**** Text excerpt
The crypto market has recently experienced a significant downturn, mirroring broader risk asset sell-offs. Over the past week, Bitcoin’s price dropped by 24%, reaching $53,000, while Ethereum plummeted nearly a third to $2,340. Major altcoins also suffered, with Cardano down 27.7%, Solana 36.2%, Dogecoin 34.6%, XRP 23.1%, Shiba Inu 30.1%, and BNB 25.7%.

The severe downturn in the crypto market appears to be part of a broader flight to safety, triggered by disappointing economic data. A worse-than-expected unemployment report on Friday marked the beginning of a technical recession, as defined by the Sahm Rule. This rule identifies a recession when the three-month average unemployment rate rises by at least half a percentage point from its lowest point in the past year.

Friday’s figures met this threshold, signaling an abrupt economic downshift. Consequently, investors sought safer assets, leading to declines in major stock indices: the S&P 500 dropped 2%, the Nasdaq 2.5%, and the Dow 1.5%. This trend continued into Monday with further sell-offs overseas.
********
Exercise brief — Resume the passage on the crypto market downturn, picking up right after its final sentence. The items after this text play no part in the work.
**** Data section
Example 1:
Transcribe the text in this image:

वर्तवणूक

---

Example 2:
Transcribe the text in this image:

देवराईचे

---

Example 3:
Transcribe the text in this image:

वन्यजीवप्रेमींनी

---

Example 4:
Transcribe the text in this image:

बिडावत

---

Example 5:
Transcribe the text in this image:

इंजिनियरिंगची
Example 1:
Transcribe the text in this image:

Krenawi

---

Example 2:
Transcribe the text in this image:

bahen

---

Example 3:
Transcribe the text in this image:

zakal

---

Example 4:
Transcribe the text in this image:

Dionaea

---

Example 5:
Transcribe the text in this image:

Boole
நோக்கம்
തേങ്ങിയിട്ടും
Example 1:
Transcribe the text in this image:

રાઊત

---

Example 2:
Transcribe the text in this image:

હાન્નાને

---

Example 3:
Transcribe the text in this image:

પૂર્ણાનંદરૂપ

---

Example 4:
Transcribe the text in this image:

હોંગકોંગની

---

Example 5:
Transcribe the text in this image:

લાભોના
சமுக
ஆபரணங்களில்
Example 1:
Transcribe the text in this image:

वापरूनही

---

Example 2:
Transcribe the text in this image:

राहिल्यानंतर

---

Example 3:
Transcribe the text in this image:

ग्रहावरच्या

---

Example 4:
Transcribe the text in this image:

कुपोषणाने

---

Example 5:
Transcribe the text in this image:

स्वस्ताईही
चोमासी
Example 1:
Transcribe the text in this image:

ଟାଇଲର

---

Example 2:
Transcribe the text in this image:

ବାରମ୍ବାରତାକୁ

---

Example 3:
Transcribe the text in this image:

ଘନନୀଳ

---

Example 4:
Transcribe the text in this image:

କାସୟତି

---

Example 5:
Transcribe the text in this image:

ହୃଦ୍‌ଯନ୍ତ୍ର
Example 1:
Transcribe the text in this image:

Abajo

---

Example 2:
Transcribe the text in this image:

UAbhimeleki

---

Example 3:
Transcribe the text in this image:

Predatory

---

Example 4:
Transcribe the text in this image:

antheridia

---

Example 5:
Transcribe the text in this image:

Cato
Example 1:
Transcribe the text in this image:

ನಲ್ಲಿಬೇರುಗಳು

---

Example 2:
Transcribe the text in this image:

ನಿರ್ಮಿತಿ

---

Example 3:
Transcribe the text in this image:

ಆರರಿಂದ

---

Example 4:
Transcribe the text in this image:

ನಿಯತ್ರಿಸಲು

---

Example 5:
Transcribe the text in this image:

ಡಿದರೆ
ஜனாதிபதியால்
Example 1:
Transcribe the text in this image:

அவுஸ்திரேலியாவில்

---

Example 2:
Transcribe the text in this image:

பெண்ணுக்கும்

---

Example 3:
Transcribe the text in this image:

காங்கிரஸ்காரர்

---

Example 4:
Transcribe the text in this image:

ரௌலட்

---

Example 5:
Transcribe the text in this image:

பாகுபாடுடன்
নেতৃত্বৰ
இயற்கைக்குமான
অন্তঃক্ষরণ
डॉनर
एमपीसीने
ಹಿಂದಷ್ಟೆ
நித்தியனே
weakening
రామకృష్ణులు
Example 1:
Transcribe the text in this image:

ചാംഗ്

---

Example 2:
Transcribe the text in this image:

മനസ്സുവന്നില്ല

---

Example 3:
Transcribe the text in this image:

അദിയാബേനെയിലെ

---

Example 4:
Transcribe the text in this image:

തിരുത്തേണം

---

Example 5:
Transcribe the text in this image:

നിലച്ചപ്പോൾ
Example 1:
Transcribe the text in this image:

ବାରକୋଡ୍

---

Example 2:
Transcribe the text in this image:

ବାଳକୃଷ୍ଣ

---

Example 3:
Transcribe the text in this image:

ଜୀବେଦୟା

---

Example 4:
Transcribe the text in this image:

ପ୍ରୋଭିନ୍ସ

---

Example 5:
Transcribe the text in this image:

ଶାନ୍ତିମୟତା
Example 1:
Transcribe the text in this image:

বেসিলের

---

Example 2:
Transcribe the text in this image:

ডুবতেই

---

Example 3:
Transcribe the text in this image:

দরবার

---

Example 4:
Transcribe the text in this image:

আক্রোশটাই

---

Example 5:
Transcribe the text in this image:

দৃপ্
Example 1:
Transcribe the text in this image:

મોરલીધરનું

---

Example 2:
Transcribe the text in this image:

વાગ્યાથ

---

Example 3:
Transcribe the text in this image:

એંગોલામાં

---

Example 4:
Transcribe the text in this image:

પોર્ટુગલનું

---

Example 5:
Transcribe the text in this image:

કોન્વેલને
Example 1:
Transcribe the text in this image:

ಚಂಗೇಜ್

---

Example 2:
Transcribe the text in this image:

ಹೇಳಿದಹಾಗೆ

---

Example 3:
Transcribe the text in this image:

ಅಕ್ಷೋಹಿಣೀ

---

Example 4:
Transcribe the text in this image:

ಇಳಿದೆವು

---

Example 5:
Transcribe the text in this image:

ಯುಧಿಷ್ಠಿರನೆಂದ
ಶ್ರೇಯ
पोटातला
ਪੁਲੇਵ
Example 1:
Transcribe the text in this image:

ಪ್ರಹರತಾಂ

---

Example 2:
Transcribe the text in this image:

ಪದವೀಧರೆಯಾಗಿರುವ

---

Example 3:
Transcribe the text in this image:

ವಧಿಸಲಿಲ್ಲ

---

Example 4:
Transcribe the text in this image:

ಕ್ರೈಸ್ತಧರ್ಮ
********
Your response —
The crypto market’s rapid decline raises questions about its role as either a speculative asset or a hedge against inflation and recession. Despite hopes that crypto could act as a risk hedge, the recent crash suggests it remains a speculative investment.

Since the downturn, the crypto market has seen its largest three-day sell-off in nearly a year, losing over $500 billion in market value. According to CoinGlass data, this bloodbath wiped out more than $1 billion in leveraged positions within the last 24 hours, including $365 million in Bitcoin and $348 million in Ether.

Khushboo Khullar of Lightning Ventures, speaking to Bloomberg, argued that the crypto sell-off is part of a broader liquidity panic as traders rush to cover margin calls. Khullar views this as a temporary sell-off, presenting a potential buying opportunity.

Josh Gilbert, an eToro market analyst, supports Khullar’s perspective, suggesting that the expected Federal Reserve rate cuts could benefit crypto assets. “Crypto assets have sold off, but many investors will see an opportunity. We see Federal Reserve rate cuts, which are now likely to come sharper than expected, as hugely positive for crypto assets,” Gilbert told Coindesk.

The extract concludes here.